----- RECORDS SUPPLIED

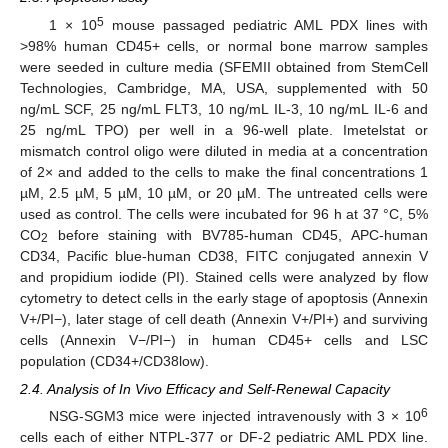
5
1 × 10
mouse passaged pediatric AML PDX lines with
>98% human CD45+ cells, or normal bone marrow samples
were seeded in culture media (SFEMII obtained from StemCell
Technologies, Cambridge, MA, USA, supplemented with 50
ng/mL SCF, 25 ng/mL FLT3, 10 ng/mL IL-3, 10 ng/mL IL-6 and
25 ng/mL TPO) per well in a 96-well plate. Imetelstat or
mismatch control oligo were diluted in media at a concentration
of 2× and added to the cells to make the final concentrations 1
µM, 2.5 µM, 5 µM, 10 µM, or 20 µM. The untreated cells were
used as control. The cells were incubated for 96 h at 37 °C, 5%
CO
before staining with BV785-human CD45, APC-human
2
CD34, Pacific blue-human CD38, FITC conjugated annexin V
and propidium iodide (PI). Stained cells were analyzed by flow
cytometry to detect cells in the early stage of apoptosis (Annexin
V+/PI−), later stage of cell death (Annexin V+/PI+) and surviving
cells (Annexin V−/PI−) in human CD45+ cells and LSC
population (CD34+/CD38low).
2.4. Analysis of In Vivo Efficacy and Self-Renewal Capacity
6
NSG-SGM3 mice were injected intravenously with 3 × 10
cells each of either NTPL-377 or DF-2 pediatric AML PDX line.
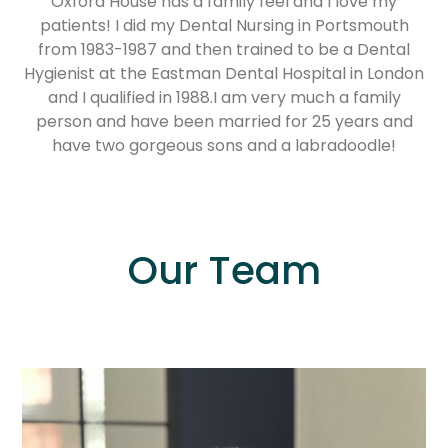
Oxford House has a family feel and I love my
patients! I did my Dental Nursing in Portsmouth
from 1983-1987 and then trained to be a Dental
Hygienist at the Eastman Dental Hospital in London
and I qualified in 1988.I am very much a family
person and have been married for 25 years and
have two gorgeous sons and a labradoodle!
Our Team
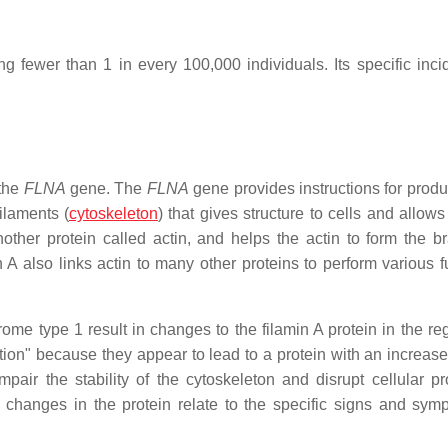
ng fewer than 1 in every 100,000 individuals. Its specific inci
 the
FLNA
gene. The
FLNA
gene provides instructions for produ
ilaments (
cytoskeleton
) that gives structure to cells and allow
ther protein called actin, and helps the actin to form the b
 A also links actin to many other proteins to perform various f
me type 1 result in changes to the filamin A protein in the reg
tion" because they appear to lead to a protein with an increased
mpair the stability of the cytoskeleton and disrupt cellular p
 changes in the protein relate to the specific signs and sym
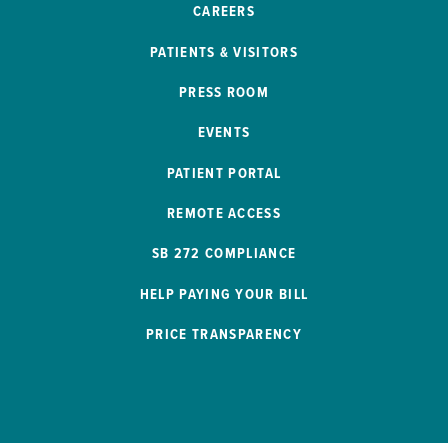
CAREERS
PATIENTS & VISITORS
PRESS ROOM
EVENTS
PATIENT PORTAL
REMOTE ACCESS
SB 272 COMPLIANCE
HELP PAYING YOUR BILL
PRICE TRANSPARENCY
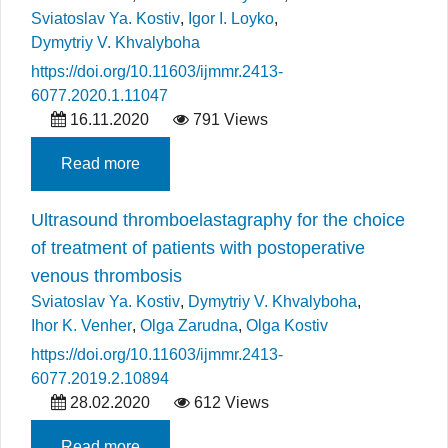
Sviatoslav Ya. Kostiv
,
Igor I. Loyko
,
Dymytriy V. Khvalyboha
https://doi.org/10.11603/ijmmr.2413-
6077.2020.1.11047
16.11.2020
791 Views
Read more
Ultrasound thromboelastagraphy for the choice
of treatment of patients with postoperative
venous thrombosis
Sviatoslav Ya. Kostiv
,
Dymytriy V. Khvalyboha
,
Ihor K. Venher
,
Olga Zarudna
,
Olga Kostiv
https://doi.org/10.11603/ijmmr.2413-
6077.2019.2.10894
28.02.2020
612 Views
Read more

----------

• [PROBLEM TO WORK ON]
Look through the records and count each line that holds "control". Write only the total.

• [RESPONSE FOR THIS EXERCISE]
2